Anyone who knows Fredericton, New Brunswick writer, editor, visual poet, artist, radio host and publisher Joe Blades knows he’s been filling notebooks up for nearly three decades, traveling across country with notebooks, pens and gluesticks, to include whatever he happens to find around him that day, including text fragments, posters, stickers, and all sorts of other detritus. After years of collecting, he’s worked some of the text into a small trade book, from the book that doesn’t close (Fredericton NB: Broken Jaw Press, 2008).
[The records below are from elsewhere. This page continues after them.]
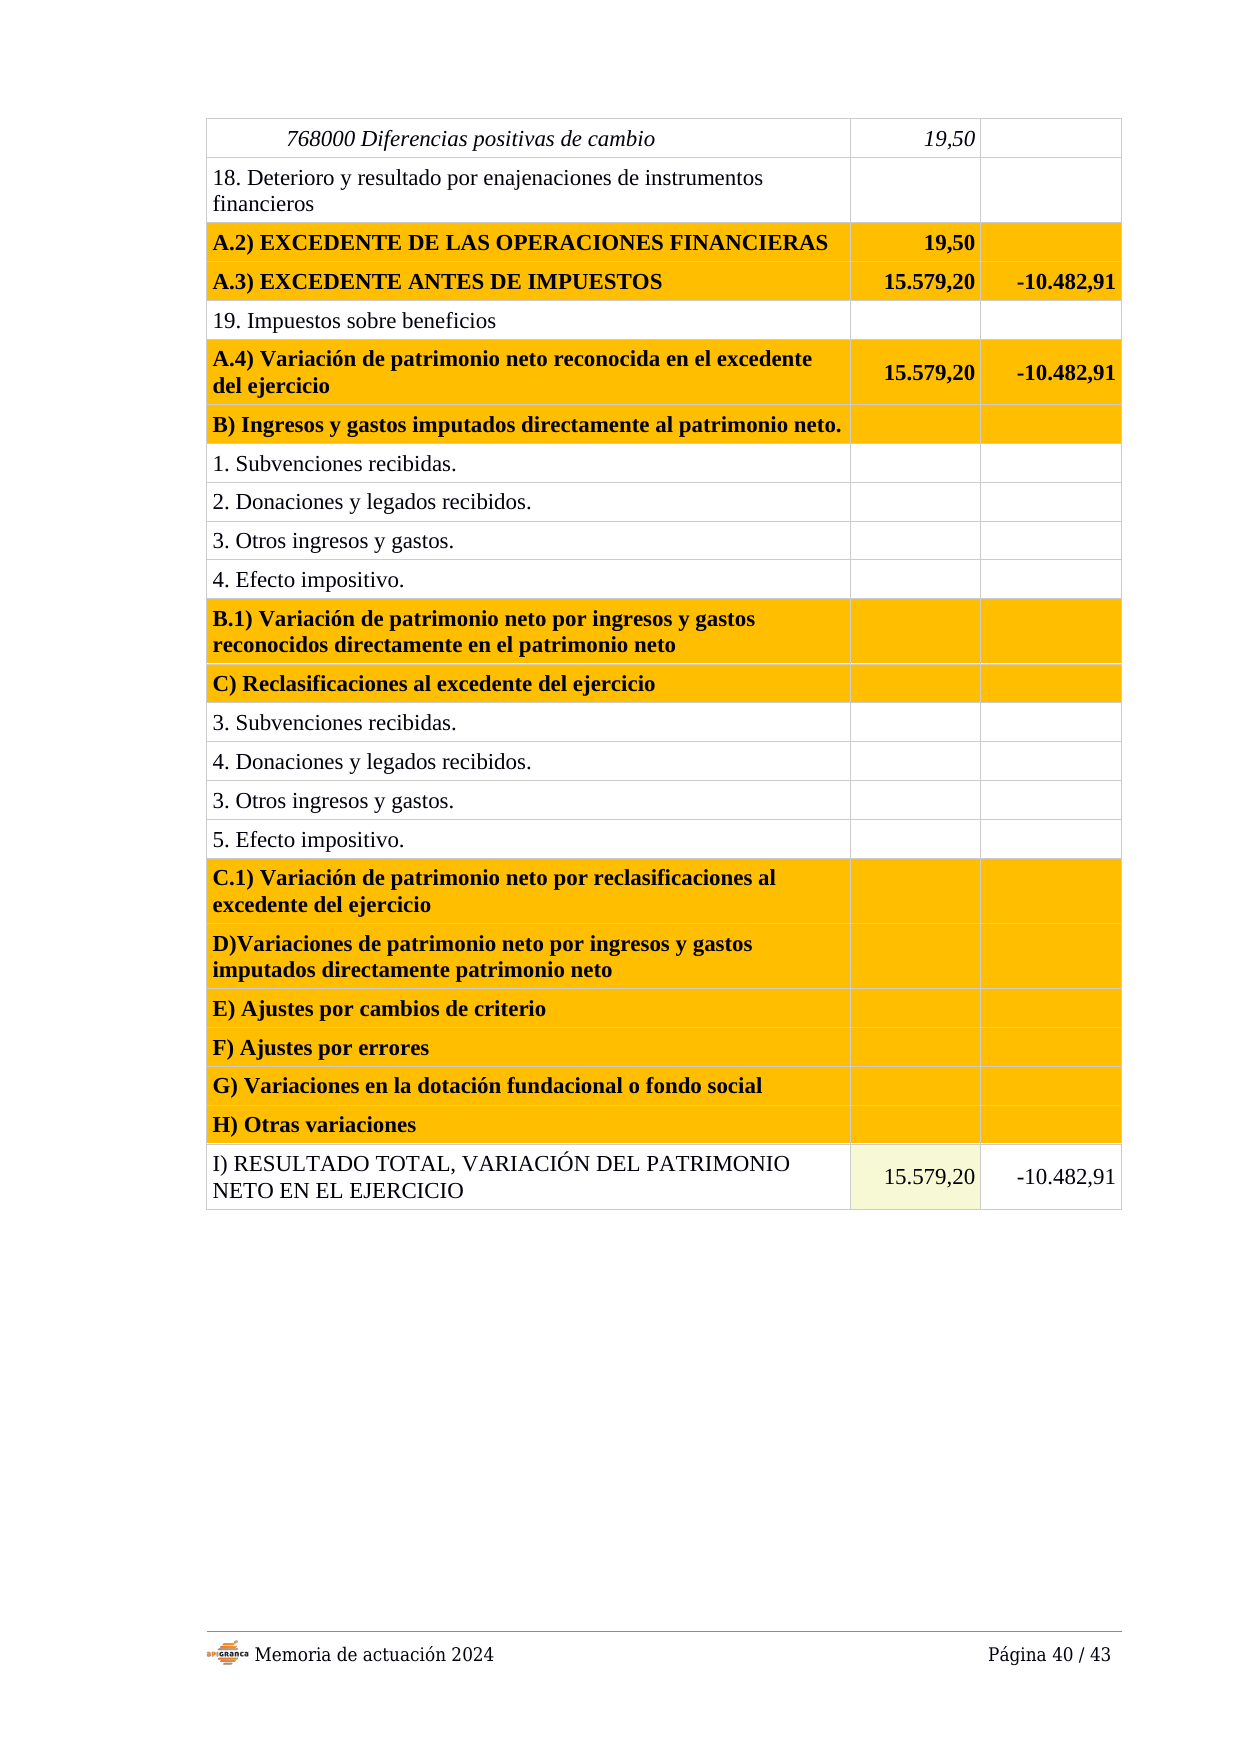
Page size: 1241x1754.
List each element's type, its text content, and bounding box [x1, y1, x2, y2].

picture [206, 1640, 249, 1665]
table_cell [981, 483, 1121, 521]
table_cell 18. Deterioro y resultado por enajenaciones de instrumentos financieros [207, 158, 850, 222]
table_cell 3. Otros ingresos y gastos. [207, 522, 850, 559]
table_cell [981, 223, 1121, 261]
table_cell [851, 820, 980, 858]
table_cell [851, 405, 980, 443]
table_cell [981, 742, 1121, 780]
table_cell [851, 158, 980, 222]
table_cell [851, 665, 980, 702]
table_cell 4. Donaciones y legados recibidos. [207, 742, 850, 780]
table_cell -10.482,91 [981, 262, 1121, 300]
table_cell [981, 522, 1121, 559]
table_cell 15.579,20 [851, 262, 980, 300]
table_cell 3. Otros ingresos y gastos. [207, 781, 850, 819]
table_cell 19,50 [851, 119, 980, 157]
table_cell [981, 859, 1121, 923]
table_cell 3. Subvenciones recibidas. [207, 703, 850, 741]
table_cell [981, 781, 1121, 819]
table_cell 15.579,20 [851, 1145, 980, 1209]
table_cell B) Ingresos y gastos imputados directamente al patrimonio neto. [207, 405, 850, 443]
table_cell A.4) Variación de patrimonio neto reconocida en el excedente del ejercicio [207, 340, 850, 404]
table_cell [981, 989, 1121, 1027]
table_cell -10.482,91 [981, 340, 1121, 404]
table_cell [851, 1067, 980, 1105]
table_cell [851, 703, 980, 741]
table_cell C.1) Variación de patrimonio neto por reclasificaciones al excedente del ejercicio [207, 859, 850, 923]
table_cell F) Ajustes por errores [207, 1028, 850, 1066]
table_cell [851, 560, 980, 598]
table_cell [981, 1028, 1121, 1066]
table_cell 19,50 [851, 223, 980, 261]
table_cell [851, 1106, 980, 1143]
table_cell [851, 1028, 980, 1066]
table_cell [851, 742, 980, 780]
table_cell [981, 599, 1121, 663]
table_cell 5. Efecto impositivo. [207, 820, 850, 858]
table_cell [981, 560, 1121, 598]
table_cell [851, 483, 980, 521]
table_cell [981, 924, 1121, 988]
table_cell [981, 405, 1121, 443]
table_cell [851, 924, 980, 988]
table_cell [981, 301, 1121, 339]
table_cell 768000 Diferencias positivas de cambio [207, 119, 850, 157]
table_cell 19. Impuestos sobre beneficios [207, 301, 850, 339]
table_cell [981, 158, 1121, 222]
table_cell [851, 989, 980, 1027]
table_cell -10.482,91 [981, 1145, 1121, 1209]
table_cell A.2) EXCEDENTE DE LAS OPERACIONES FINANCIERAS [207, 223, 850, 261]
table_cell A.3) EXCEDENTE ANTES DE IMPUESTOS [207, 262, 850, 300]
table_cell C) Reclasificaciones al excedente del ejercicio [207, 665, 850, 702]
table_cell 15.579,20 [851, 340, 980, 404]
table_cell [981, 444, 1121, 482]
table_cell [851, 444, 980, 482]
table_cell [981, 665, 1121, 702]
table_cell [851, 781, 980, 819]
table_cell [851, 522, 980, 559]
table_cell [981, 119, 1121, 157]
table_cell 1. Subvenciones recibidas. [207, 444, 850, 482]
table_cell [981, 703, 1121, 741]
table_cell G) Variaciones en la dotación fundacional o fondo social [207, 1067, 850, 1105]
table_cell [981, 1106, 1121, 1143]
table_cell [981, 820, 1121, 858]
table_cell E) Ajustes por cambios de criterio [207, 989, 850, 1027]
table_cell [851, 599, 980, 663]
table_cell 2. Donaciones y legados recibidos. [207, 483, 850, 521]
table_cell H) Otras variaciones [207, 1106, 850, 1143]
table_cell [851, 301, 980, 339]
table_cell [981, 1067, 1121, 1105]
table_cell 4. Efecto impositivo. [207, 560, 850, 598]
table_cell B.1) Variación de patrimonio neto por ingresos y gastos reconocidos directamente en el patrimonio neto [207, 599, 850, 663]
table_cell D)Variaciones de patrimonio neto por ingresos y gastos imputados directamente patrimonio neto [207, 924, 850, 988]
table_cell [851, 859, 980, 923]
table_cell I) RESULTADO TOTAL, VARIACIÓN DEL PATRIMONIO NETO EN EL EJERCICIO [207, 1145, 850, 1209]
This is Joe Blades working through his daily routine.
game plan:
reject/return manuscripts
drop in mail drop box
get shirt @ cleaners
drop power bill check
post office for mail
beard trim @ currie’s
credit union deposit
get video @ library
get fish print@ casemates
eat something
interview dar (david
adams richards)
stop
Created directly from journal entries, these poems seem to be structured between a mix of Leonard Cohen’s Book of Longing (Toronto ON: McClelland & Stewart, 2006) and George Bowering’s own His Life: A Poem (Toronto ON: ECW Press, 2000), working its way between the accident of first thought and the deliberate reworking of a poem made from randomly-found material. Some of the material works, and some of it doesn’t, making it a strange mix of journal/diary entries, notes made to self, and thoughts while going through the work of his every day.
check-in
write widows &
orphans on mclennan
recommendation
send casemate poems
found a home for every season
is poet mating season
found a key for release
from the black hole
half moon and red mars two
hand spans apart during
alden nowlan literary festival night sky
Blades has done some interesting work over the years that, for some reason, he hasn’t received much credit for (his absence, for example, from an anthology of Atlantic poets a few years ago was quite baffling, and even offensive), and usually his conceptual writing, as well as his visual works, has far more going for it than his straight literary writing. Still, this is an interesting work, however uneven, and only goes to show how much is going on in these notebooks; haven’t there been those over the years that have suggested that the notebooks alone are worth putting on display somewhere?